The charges have the following values:
$Q_1=7 ~\rm{µC}$ (point charge)
$Q_2=5 ~\rm{µC}$ (point charge)
$Q_3=0 ~\rm{C}$ (infinitely extended surface charge)
$\varepsilon_0=8.854\cdot 10^{-12} ~\rm{F/m}$ , $\varepsilon_r=1$
1. calculate the magnitude of the force of $Q_2$ on $Q_1$, without the force effect of $Q_3$.
- Which equation is to be used for the force effect of charges?
- How can the distance between the two charges be determined?
\begin{align*}
F_C &= {{{1} \over {4\pi\cdot\varepsilon}} \cdot {{Q_1 \cdot Q_2} \over {r^2}}} \quad && | \text{with } r=\sqrt{\Delta x^2 + \Delta y^2} \\
F_C &= {{{1} \over {4\pi\cdot\varepsilon}} \cdot {{Q_1 \cdot Q_2} \over {\Delta x^2 + \Delta y^2}}} \quad && | \text{Insert numerical values, read off distances: } \Delta x = 5~\rm{dm}, \Delta y = 3~\rm{dm} \\
F_C &= {{{1} \over {4\pi\cdot 8.854\cdot 10^{-12} ~\rm{F/m}}} \cdot {{7 \cdot 10^{-6} ~\rm{C} \cdot 5 \cdot 10^{-6} ~\rm{C}} \over { (0.5~\rm{m})^2 + (0.2~\rm{m})^2}}}
\end{align*}
\begin{align*}
|\vec{F}_C| = 1.084 ~\rm{N} \rightarrow 1.1 ~\rm{N}
\end{align*}
2. is this force attractive or repulsive?

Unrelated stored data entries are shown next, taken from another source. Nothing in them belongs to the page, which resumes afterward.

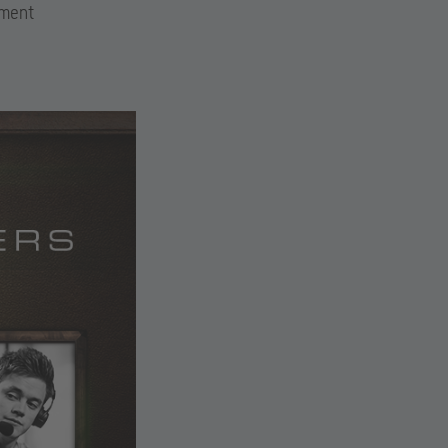
ament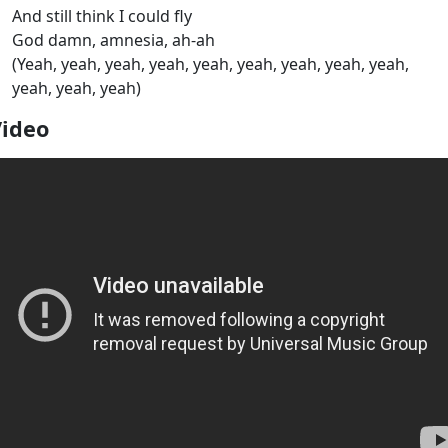
And still think I could fly
God damn, amnesia, ah-ah
(Yeah, yeah, yeah, yeah, yeah, yeah, yeah, yeah, yeah,
yeah, yeah, yeah)
Video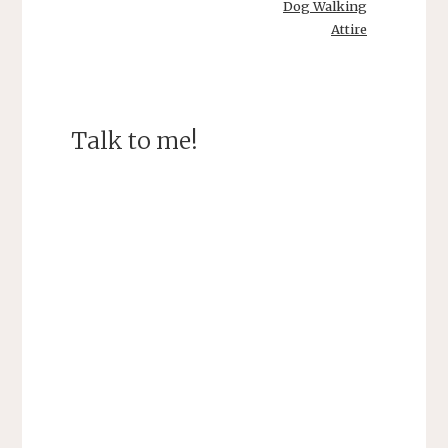
Dog Walking
Attire
Talk to me!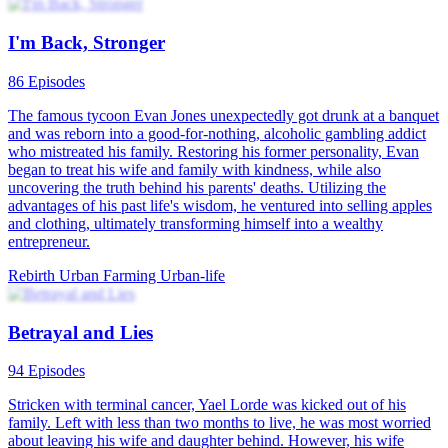
I'm Back, Stronger
86 Episodes
The famous tycoon Evan Jones unexpectedly got drunk at a banquet
and was reborn into a good-for-nothing, alcoholic gambling addict
who mistreated his family. Restoring his former personality, Evan
began to treat his wife and family with kindness, while also
uncovering the truth behind his parents' deaths. Utilizing the
advantages of his past life's wisdom, he ventured into selling apples
and clothing, ultimately transforming himself into a wealthy
entrepreneur.
Rebirth
Urban Farming
Urban-life
Betrayal and Lies
94 Episodes
Stricken with terminal cancer, Yael Lorde was kicked out of his
family. Left with less than two months to live, he was most worried
about leaving his wife and daughter behind. However, his wife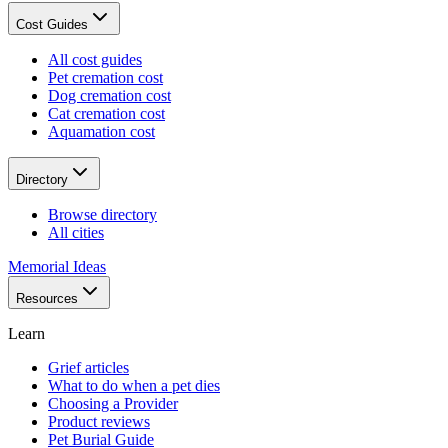
Cost Guides
All cost guides
Pet cremation cost
Dog cremation cost
Cat cremation cost
Aquamation cost
Directory
Browse directory
All cities
Memorial Ideas
Resources
Learn
Grief articles
What to do when a pet dies
Choosing a Provider
Product reviews
Pet Burial Guide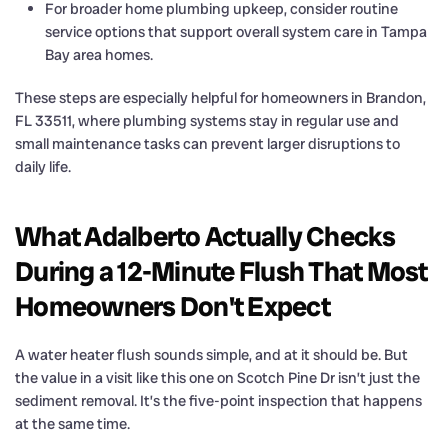
For broader home plumbing upkeep, consider routine
service options that support overall system care in Tampa
Bay area homes.
These steps are especially helpful for homeowners in Brandon,
FL 33511, where plumbing systems stay in regular use and
small maintenance tasks can prevent larger disruptions to
daily life.
What Adalberto Actually Checks
During a 12-Minute Flush That Most
Homeowners Don't Expect
A water heater flush sounds simple, and at it should be. But
the value in a visit like this one on Scotch Pine Dr isn’t just the
sediment removal. It’s the five-point inspection that happens
at the same time.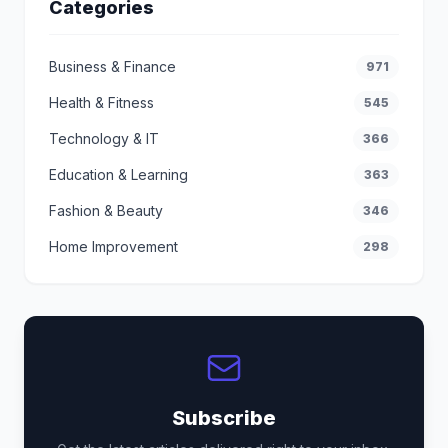
Categories
Business & Finance
971
Health & Fitness
545
Technology & IT
366
Education & Learning
363
Fashion & Beauty
346
Home Improvement
298
Subscribe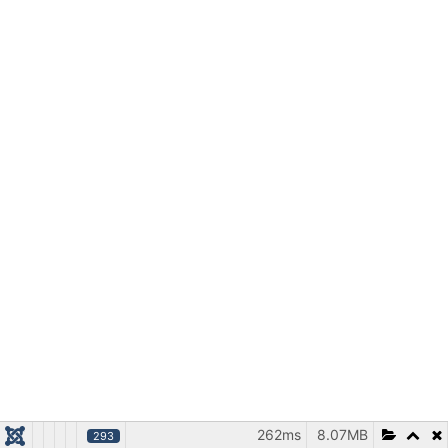
262ms
8.07MB
293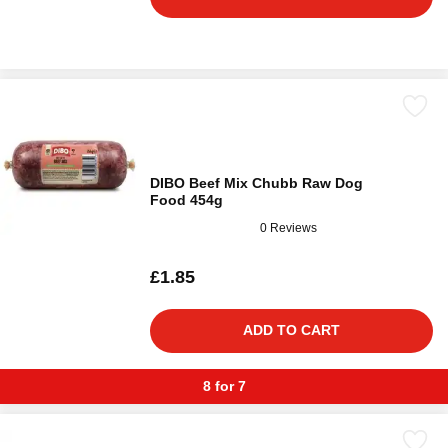
DIBO Beef Mix Chubb Raw Dog
Food 454g
0 Reviews
£1.85
ADD TO CART
8 for 7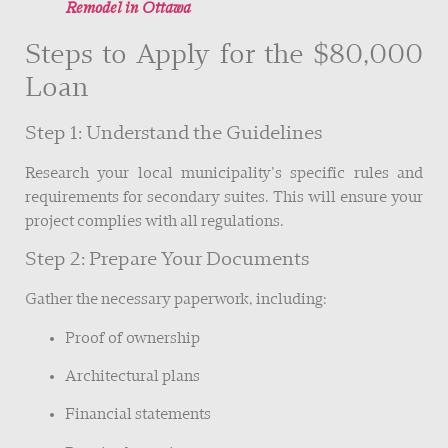
Remodel in Ottawa
Steps to Apply for the $80,000
Loan
Step 1: Understand the Guidelines
Research your local municipality’s specific rules and
requirements for secondary suites. This will ensure your
project complies with all regulations.
Step 2: Prepare Your Documents
Gather the necessary paperwork, including:
Proof of ownership
Architectural plans
Financial statements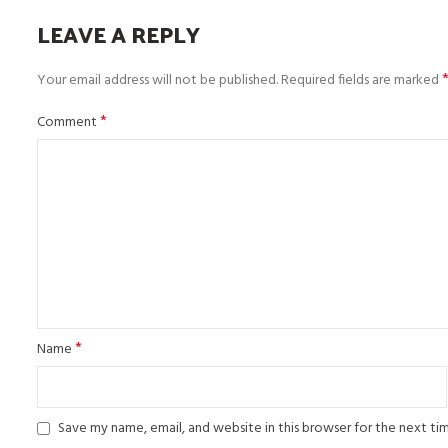
LEAVE A REPLY
Your email address will not be published.
Required fields are marked
*
Comment
*
Name
Save my name, email, and website in this browser for the next t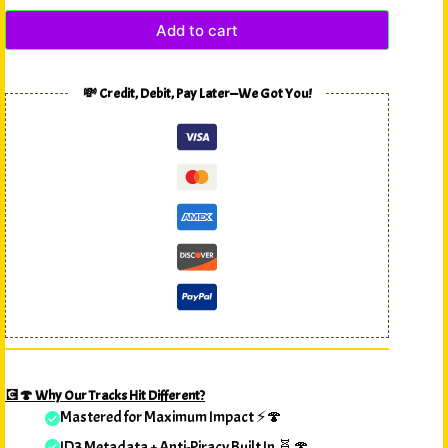
Add to cart
💸 Credit, Debit, Pay Later—We Got You!
💽🍄 Why Our Tracks Hit Different?
Mastered for Maximum Impact ⚡🍄
ID3 Metadata + Anti-Piracy Built In 🧬🍄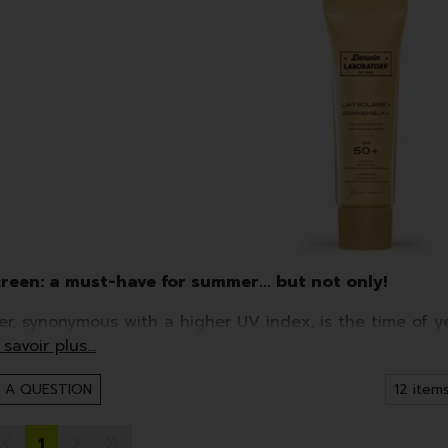
reen: a must-have for summer... but not only!
r, synonymous with a higher UV index, is the time of y
ial.
r, you shouldn't forget other times of year, such as clo
 A QUESTION
een, yes, but...it's tailored to your skin!
1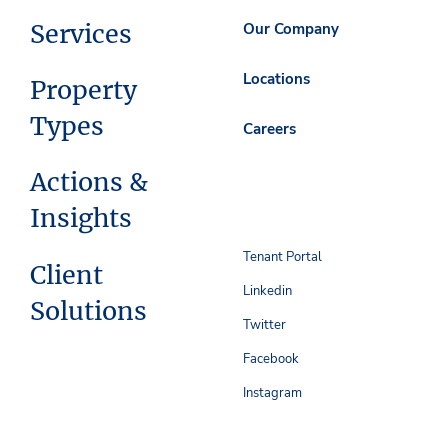
Services
Our Company
Locations
Property
Types
Careers
Actions &
Insights
Tenant Portal
Client
Linkedin
Solutions
Twitter
Facebook
Instagram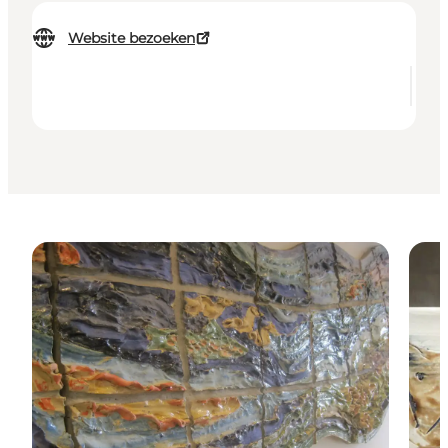
Website bezoeken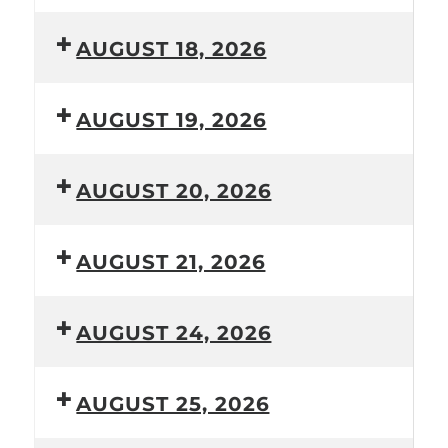
AUGUST 18, 2026
AUGUST 19, 2026
AUGUST 20, 2026
AUGUST 21, 2026
AUGUST 24, 2026
AUGUST 25, 2026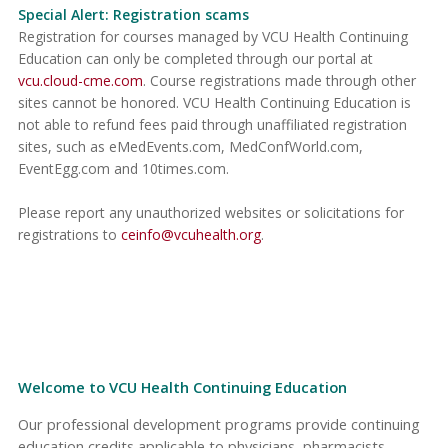
Special Alert: Registration scams
Registration for courses managed by VCU Health Continuing
Education can only be completed through our portal at
vcu.cloud-cme.com
. Course registrations made through other
sites cannot be honored. VCU Health Continuing Education is
not able to refund fees paid through unaffiliated registration
sites, such as eMedEvents.com, MedConfWorld.com,
EventEgg.com and 10times.com.
Please report any unauthorized websites or solicitations for
registrations to
ceinfo@vcuhealth.org
.
Welcome to VCU Health Continuing Education
Our professional development programs provide continuing
education credits applicable to physicians, pharmacists,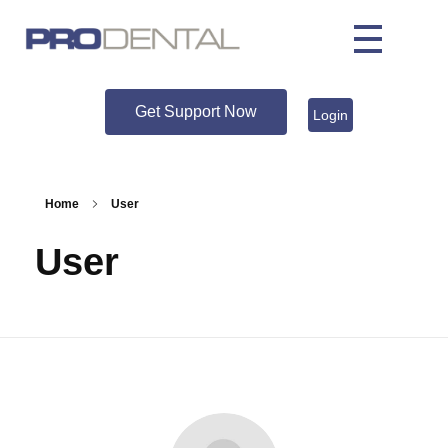
Get Support Now
Login
Home
User
User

- What force effect do equally or oppositely charged bodies exhibit on each other?
The force is repulsive because both charges have the same sign.
Now let $Q_2=0$ and the surface charge $Q_3$ be designed in such a way that a homogeneous electric field with $E_3=100 ~\rm{kV/m}$ results.
What force (magnitude) now results on $Q_1$?
- Which equation is to be applied for the force action in the homogeneous field?
\begin{align*}
F_C &= E \cdot Q_1 \quad && | \text{Insert numerical values} \\
F_C &= 100 \cdot 10^3 ~\rm{V/m} \cdot 7 \cdot 10^{-6} ~\rm{C}
\end{align*}
\begin{align*}
|\vec{F}_C| = 0.7 ~\rm{N}
\end{align*}